- QUOTED TEXT:
↓↓↓
2. BUILDING TRUST
I called Chris back in about 2 hours, not wanting to sound desperate, but wanting to turn the tables a bit, hopefully catch him off guard. I had to put him through MY interview process. My wife was throwing me a big football retirement party THAT NIGHT. She was having it at my oldest brother’s restaurant/ bar on the west side of the city. There would be over 150 of my closest friends, family, coaches and former teammates. My people. My environment.
You see, everything I had accomplished in my career up until this point had all been on the strength of trust. That’s all football is. Especially at the highest level. Once you balance out talent, all you have left is the strength and level of trust teammates have with each other. Especially on the offensive side of the ball, the only area of football I can truly speak of with any real expertise. Think about it. Once we leave the huddle, everything from that point on is based on trust. Trust that everyone heard and understands exactly what play we are running. Then there is the absolute trust that each one of my teammates knows exactly what their role and assignment is for said given play. As we get closer to snapping the ball, the defense usually moves around to challenge our ability to be certain what front they are going to attack us with. There needs to be total trust that everyone is seeing the same movement, hearing my adjustments and understanding the changes that are now needed in order to allow this play to have a chance. This is all happening in seconds and as discussed earlier continues even after the ball is snapped and the play is underway. The running back needs to trust that I will get to that linebacker or there is no way he will press into that one-foot wide crease. It’s trust. The quarterback needs to trust that his receiver will know to break off his route short because during the play the receiver has read the same defensive adjustment that the quarterback is seeing. The ball is almost always thrown long before the receiver makes a break or turns around. It’s all based on trust.
Football is all about trust - your eyes focused on your job because of the trust in your teammates to do their job
Talent is great. But if you can’t trust talent to do what it’s supposed to do and do it every single time, you not only can’t win, you can’t even do your own job. The success of every single player on the offensive side of the ball is completely dependent on their ability to trust all their teammates to do their job, each and every time.
Trust is all I’ve known. How to build it, maintain it, and sometimes repair it. I see trust boiling down to three fundamental intertwined components
1) Total honesty
2) Great communication
3) A solid track record of doing what you said you would do, as well as you possibly could.
↑↑↑
Data items:
↓↓↓
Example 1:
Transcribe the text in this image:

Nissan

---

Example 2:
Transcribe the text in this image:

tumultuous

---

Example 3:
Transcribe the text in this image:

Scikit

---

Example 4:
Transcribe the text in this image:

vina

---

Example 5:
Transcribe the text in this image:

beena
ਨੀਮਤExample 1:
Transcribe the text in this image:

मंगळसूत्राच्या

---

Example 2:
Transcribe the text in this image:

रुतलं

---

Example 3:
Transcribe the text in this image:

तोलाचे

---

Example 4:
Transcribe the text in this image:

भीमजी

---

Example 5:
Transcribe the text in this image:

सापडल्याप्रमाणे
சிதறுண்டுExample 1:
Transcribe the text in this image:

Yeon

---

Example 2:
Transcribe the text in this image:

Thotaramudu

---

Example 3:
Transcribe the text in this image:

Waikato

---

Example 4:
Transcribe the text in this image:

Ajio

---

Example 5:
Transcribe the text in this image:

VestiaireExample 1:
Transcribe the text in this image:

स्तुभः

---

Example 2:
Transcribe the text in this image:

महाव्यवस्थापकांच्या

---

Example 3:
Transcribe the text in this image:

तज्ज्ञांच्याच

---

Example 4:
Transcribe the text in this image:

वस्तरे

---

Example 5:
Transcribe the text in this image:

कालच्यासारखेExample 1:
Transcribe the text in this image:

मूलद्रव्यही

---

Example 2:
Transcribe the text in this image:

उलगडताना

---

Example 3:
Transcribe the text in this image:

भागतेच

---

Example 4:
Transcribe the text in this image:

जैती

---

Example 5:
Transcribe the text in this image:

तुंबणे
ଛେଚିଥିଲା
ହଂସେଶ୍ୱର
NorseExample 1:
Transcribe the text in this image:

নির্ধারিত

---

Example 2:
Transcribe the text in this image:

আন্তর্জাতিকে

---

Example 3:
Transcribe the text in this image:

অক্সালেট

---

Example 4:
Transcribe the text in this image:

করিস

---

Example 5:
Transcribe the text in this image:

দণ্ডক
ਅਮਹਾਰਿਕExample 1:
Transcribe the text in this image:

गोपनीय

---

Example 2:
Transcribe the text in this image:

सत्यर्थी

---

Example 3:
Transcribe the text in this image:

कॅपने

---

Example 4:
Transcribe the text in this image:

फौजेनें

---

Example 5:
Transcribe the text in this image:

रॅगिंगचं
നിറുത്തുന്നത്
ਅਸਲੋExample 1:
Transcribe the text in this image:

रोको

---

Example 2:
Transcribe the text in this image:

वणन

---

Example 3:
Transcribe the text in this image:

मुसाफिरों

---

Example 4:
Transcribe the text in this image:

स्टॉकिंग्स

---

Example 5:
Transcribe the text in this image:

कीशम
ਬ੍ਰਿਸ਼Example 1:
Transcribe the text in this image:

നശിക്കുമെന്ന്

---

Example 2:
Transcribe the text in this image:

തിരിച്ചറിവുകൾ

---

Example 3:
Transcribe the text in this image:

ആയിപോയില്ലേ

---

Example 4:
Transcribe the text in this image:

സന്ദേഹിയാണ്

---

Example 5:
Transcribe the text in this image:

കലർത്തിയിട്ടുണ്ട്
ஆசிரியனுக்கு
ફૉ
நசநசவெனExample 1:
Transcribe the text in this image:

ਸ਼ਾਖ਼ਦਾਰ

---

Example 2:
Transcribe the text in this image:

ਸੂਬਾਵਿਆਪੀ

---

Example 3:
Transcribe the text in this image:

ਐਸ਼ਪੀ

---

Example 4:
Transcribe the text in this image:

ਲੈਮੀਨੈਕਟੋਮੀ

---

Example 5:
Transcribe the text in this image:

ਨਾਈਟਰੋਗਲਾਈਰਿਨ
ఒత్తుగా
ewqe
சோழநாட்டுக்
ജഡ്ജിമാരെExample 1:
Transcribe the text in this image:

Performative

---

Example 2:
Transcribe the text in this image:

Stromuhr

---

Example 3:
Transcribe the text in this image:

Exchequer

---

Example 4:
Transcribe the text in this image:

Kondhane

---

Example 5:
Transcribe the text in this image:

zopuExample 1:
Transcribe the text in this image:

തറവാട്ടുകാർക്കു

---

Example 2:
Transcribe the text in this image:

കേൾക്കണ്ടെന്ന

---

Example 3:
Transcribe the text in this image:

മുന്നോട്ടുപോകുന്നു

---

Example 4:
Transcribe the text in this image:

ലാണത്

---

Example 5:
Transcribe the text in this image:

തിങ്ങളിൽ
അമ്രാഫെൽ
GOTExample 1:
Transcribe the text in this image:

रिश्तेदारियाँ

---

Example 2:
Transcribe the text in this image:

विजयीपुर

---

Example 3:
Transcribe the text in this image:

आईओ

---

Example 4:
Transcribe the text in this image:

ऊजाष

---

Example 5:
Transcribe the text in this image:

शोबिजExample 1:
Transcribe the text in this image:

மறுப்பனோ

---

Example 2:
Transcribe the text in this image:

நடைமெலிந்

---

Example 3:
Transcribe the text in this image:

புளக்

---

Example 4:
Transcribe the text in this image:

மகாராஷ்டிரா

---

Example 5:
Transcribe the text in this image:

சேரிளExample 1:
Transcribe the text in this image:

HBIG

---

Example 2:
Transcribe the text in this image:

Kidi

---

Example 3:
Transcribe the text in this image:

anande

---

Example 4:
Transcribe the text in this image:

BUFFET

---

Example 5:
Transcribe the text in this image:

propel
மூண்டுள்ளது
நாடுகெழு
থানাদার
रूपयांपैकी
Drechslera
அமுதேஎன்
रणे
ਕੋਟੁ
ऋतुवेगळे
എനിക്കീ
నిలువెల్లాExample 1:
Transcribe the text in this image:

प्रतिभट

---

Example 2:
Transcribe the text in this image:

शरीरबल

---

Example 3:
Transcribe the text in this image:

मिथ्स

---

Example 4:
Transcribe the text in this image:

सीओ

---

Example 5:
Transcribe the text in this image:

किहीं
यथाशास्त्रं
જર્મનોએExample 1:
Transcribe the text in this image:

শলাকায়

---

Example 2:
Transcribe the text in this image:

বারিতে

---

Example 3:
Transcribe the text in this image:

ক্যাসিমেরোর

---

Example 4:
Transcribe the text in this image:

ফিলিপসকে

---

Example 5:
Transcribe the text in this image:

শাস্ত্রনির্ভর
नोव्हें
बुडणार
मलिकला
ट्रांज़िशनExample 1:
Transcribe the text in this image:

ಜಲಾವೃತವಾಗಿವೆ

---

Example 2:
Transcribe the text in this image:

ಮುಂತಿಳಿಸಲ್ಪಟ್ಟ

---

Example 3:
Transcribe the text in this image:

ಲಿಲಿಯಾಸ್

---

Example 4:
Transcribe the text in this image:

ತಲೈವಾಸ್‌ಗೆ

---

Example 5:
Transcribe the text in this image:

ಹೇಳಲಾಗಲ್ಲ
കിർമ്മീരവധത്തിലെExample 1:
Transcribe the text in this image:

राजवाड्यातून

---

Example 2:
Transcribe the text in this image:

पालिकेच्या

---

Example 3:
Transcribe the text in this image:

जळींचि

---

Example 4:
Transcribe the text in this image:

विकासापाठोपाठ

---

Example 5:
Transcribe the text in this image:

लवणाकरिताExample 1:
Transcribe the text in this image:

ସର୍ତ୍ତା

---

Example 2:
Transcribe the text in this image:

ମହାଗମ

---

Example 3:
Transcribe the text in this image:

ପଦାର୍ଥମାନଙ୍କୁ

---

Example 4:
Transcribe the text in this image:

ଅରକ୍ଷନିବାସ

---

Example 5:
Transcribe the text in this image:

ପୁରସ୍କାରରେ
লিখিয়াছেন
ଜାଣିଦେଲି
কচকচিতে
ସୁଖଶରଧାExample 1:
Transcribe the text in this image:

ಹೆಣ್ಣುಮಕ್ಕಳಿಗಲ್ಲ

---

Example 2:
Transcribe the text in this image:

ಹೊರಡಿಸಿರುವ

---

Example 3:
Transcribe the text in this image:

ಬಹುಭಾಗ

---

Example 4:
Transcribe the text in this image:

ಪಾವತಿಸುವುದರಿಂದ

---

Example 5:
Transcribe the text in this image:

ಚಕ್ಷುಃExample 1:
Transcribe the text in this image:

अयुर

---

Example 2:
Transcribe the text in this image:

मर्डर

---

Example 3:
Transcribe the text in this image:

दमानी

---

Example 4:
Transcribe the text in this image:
↑↑↑
- STATED EXERCISE: From the passage on building trust, return the text between "Football is all" and "you possibly could.", inclusive, copied word for word.

- ANSWER TO THIS PROBLEM:
Football is all about trust - your eyes focused on your job because of the trust in your teammates to do their job
Talent is great. But if you can’t trust talent to do what it’s supposed to do and do it every single time, you not only can’t win, you can’t even do your own job. The success of every single player on the offensive side of the ball is completely dependent on their ability to trust all their teammates to do their job, each and every time.
Trust is all I’ve known. How to build it, maintain it, and sometimes repair it. I see trust boiling down to three fundamental intertwined components
1) Total honesty
2) Great communication
3) A solid track record of doing what you said you would do, as well as you possibly could.